The problem is not just a few wealthy and well-connected individuals but a more profound need by the capitalist system for social repression. The barbaric torture and war crimes committed at Abu Ghraib and Guantanamo have their counterpart at home against the working class. One recalls the “black sites” run by the Chicago Police Department, the mounting use of the death penalty against the poor and mentally ill and the increasing assault of basic democratic rights. Over 70 percent of high school students attend schools patrolled by armed police. As schools cut psychologists, social workers and counselors, they add “school resource officers” resulting in growing abuse.
While the precise “averse therapy” of JRC is unusual, such institutions are not. Various forms of highly profitable entities which prey on troubled and mentally impaired youth have proliferated across the US.
On April 29, 2020, Cornelius Frederick, 16, died after being tackled and restrained at a Michigan “strict discipline academy” in Kalamazoo. The academy is a charter school run by Sequel Youth and Family Services which houses children in the foster care and juvenile justice systems. Such outfits are very often a thin veneer for profitable business chains. This particular type of charter school was incorporated into Michigan law following the 1999 shooting at Columbine High School. (See also the business model of former Detroit-based Evans Solutions .)
Sequel Youth and Family Services has 44 “behavioral health care programs” across the US. They have been the subject of numerous allegations of illegal excessive restraint, negligence, and trauma inflicted upon children. While such reports are not regularly quantified and publicized, a federal investigation in 2007 found thousands of allegations of abuse at facilities for at-risk youth between 1990 and 2007. These reports from “boot camps,” “residential treatment facilities,” “strict discipline academies,” etc., include abuse and deaths recorded by state and federal agencies and in “pending civil and criminal trials with hundreds of plaintiffs.”

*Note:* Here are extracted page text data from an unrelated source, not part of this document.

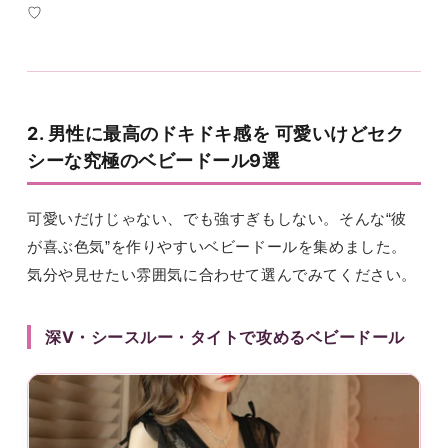
♡
2. 男性に最高のドキドキ感を 可愛いけどセク
シーな究極のベビードール9選
可愛いだけじゃない、でも強すぎもしない。そんな“彼
が喜ぶ色気”を作りやすいベビードールを集めました。
気分や見せたい雰囲気に合わせて選んでみてください。
深V・シースルー・タイトで攻めるベビードール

Under conditions of deepening social deprivation and the near nonexistence of mental health care for the vast bulk of the population, social tragedies and abuse are mounting. The pandemic has dramatically exacerbated the growth of poverty and mental health crises. Deaths from overdoses have reached record highs. Psychologists predict that a mental health “shadow” pandemic will last for years after the COVID-19 pandemic has subsided.
The tragic saga of those abused and tortured at the Judge Rotenberg Center is a warning. Every agency of capitalism and both political parties turned a deaf ear to these youth and workers. It is necessary to put an end to a system that requires torture and social deprivation to maintain the dictatorship of a financial oligarchy over humanity’s productive forces. Relief from this social crisis must be achieved through the independent struggle of the working class for socialism.